そう言える理由は再生に向けた仕掛け、仕組みづくりはもちろん、それ以上に団地運営に関わる「人づくり」、コミュニティー形成に成果をあげていることだ。
団地暮らしはメリットも多い
高度経済成長期に全国各地で開発され、当時は庶民のあこがれの住まいだった「団地」。国土交通省によると約3000カ所あるとされるが、今や住民の高齢化や入居者減少による過疎化といった問題を抱えているものも多い。
このように書くとなんだか寂しげになってしまうが、実は団地の住環境は決して捨てたものではない。
というのも、保育施設や学校などが近くにあるなど、生活基盤がすでに整っているものがほとんどだからだ。郊外なら大きな公園が併設された団地も多く、子育て世帯にとっては大変よい住環境が整っている。
もちろん、建物や設備の老朽化や共同住宅ならではの騒音問題、階段の上り下りが大変といった問題もある。
郊外の「ニュータウン」にある団地は丘陵地帯にあることが多く、移動は坂が多くて大変だ。 通勤通学に時間がかかる立地なら、なおさら不便さを感じるかもしれない。

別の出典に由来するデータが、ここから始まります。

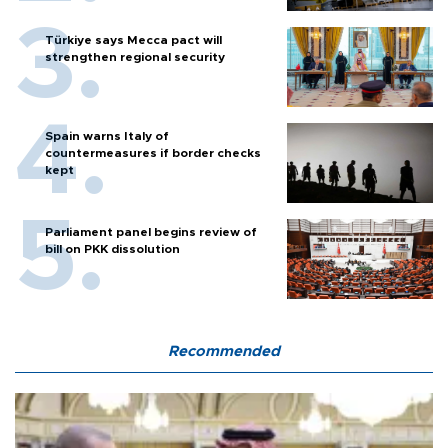
Türkiye says Mecca pact will
strengthen regional security
Spain warns Italy of
countermeasures if border checks
kept
Parliament panel begins review of
bill on PKK dissolution
Recommended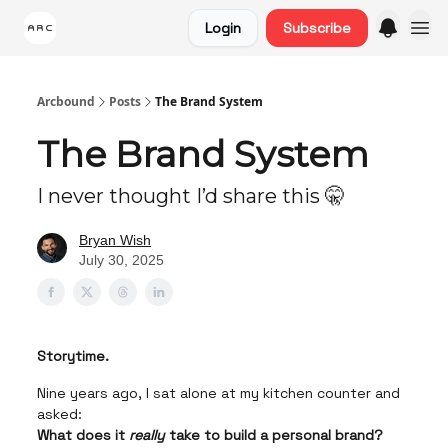
Login
Subscribe
Arcbound
Posts
The Brand System
The Brand System
I never thought I’d share this 🤫
Bryan Wish
July 30, 2025
Storytime.
Nine years ago, I sat alone at my kitchen counter and
asked:
What does it
really
take to build a personal brand?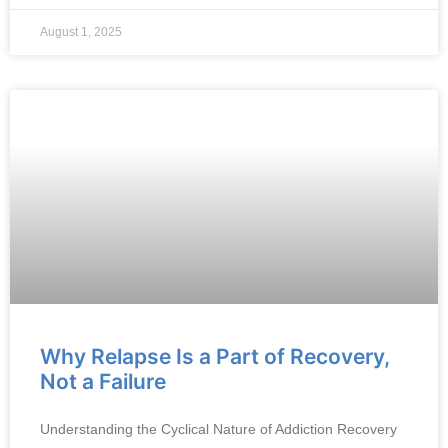
August 1, 2025
Why Relapse Is a Part of Recovery,
Not a Failure
Understanding the Cyclical Nature of Addiction Recovery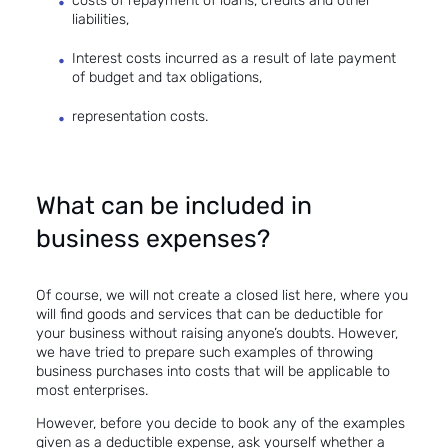
costs of repayment of loans, credits and other
liabilities,
Interest costs incurred as a result of late payment
of budget and tax obligations,
representation costs.
What can be included in
business expenses?
Of course, we will not create a closed list here, where you
will find goods and services that can be deductible for
your business without raising anyone’s doubts. However,
we have tried to prepare such examples of throwing
business purchases into costs that will be applicable to
most enterprises.
However, before you decide to book any of the examples
given as a deductible expense, ask yourself whether a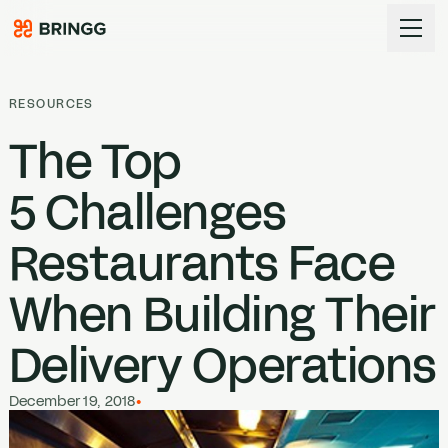
Skip to content
RESOURCES
The Top
5
Challenges
Restaurants Face
When Building Their
Delivery Operations
December 19, 2018
•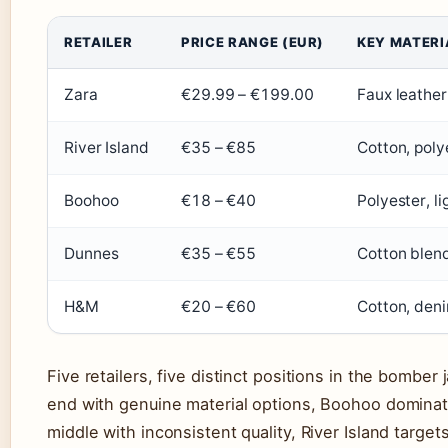
RETAILER
PRICE RANGE (EUR)
KEY MATERI
Zara
€29.99 – €199.00
Faux leather
River Island
€35 – €85
Cotton, poly
Boohoo
€18 – €40
Polyester, l
Dunnes
€35 – €55
Cotton blen
H&M
€20 – €60
Cotton, deni
Five retailers, five distinct positions in the bombe
end with genuine material options, Boohoo dominat
middle with inconsistent quality, River Island targ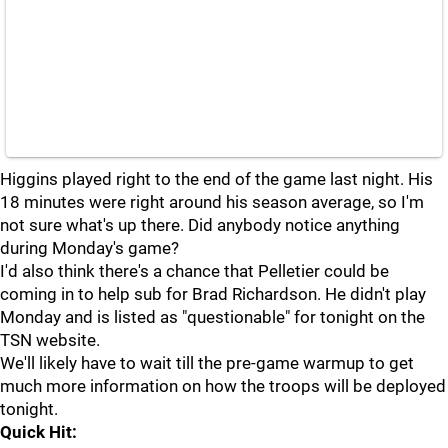
Higgins played right to the end of the game last night. His
18 minutes were right around his season average, so I'm
not sure what's up there. Did anybody notice anything
during Monday's game?
I'd also think there's a chance that Pelletier could be
coming in to help sub for Brad Richardson. He didn't play
Monday and is listed as "questionable" for tonight on the
TSN website.
We'll likely have to wait till the pre-game warmup to get
much more information on how the troops will be deployed
tonight.
Quick Hit:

ただ、そうしたことを厭(いと)わない人や家族なら、住まいの選択としては「あり」ではないか。
収入によるが、一般的な賃貸住宅より手頃な家賃で生活できるし、各自治体の住宅公社などでは、子育て世帯を対象とした家賃優遇制度を設けているケースもあるなど、この物価高の時代に住居費を抑えられるのは何よりの魅力だ。
なお、一言で団地といっても共同住宅タイプと戸建てタイプがあり、さらに各都道府県の自治体や住宅供給公社、民間が供給したものなどがあり、管理運営のあり方や課題などはさまざまだ。団地における問題はそれぞれで異なることをあらかじめご承知おきいただきたい。
入居率が93%にまで回復
大阪府の泉北ニュータウン内にある「茶山台団地」(堺市南区)は2017年度に入居率が83%にまで低下していた。この数字だけを見るとおおごとには感じられないかもしれないが、当時は入居者の半数以上が65歳以上で、近隣のスーパーが撤退するなどといった事態が起こっていた。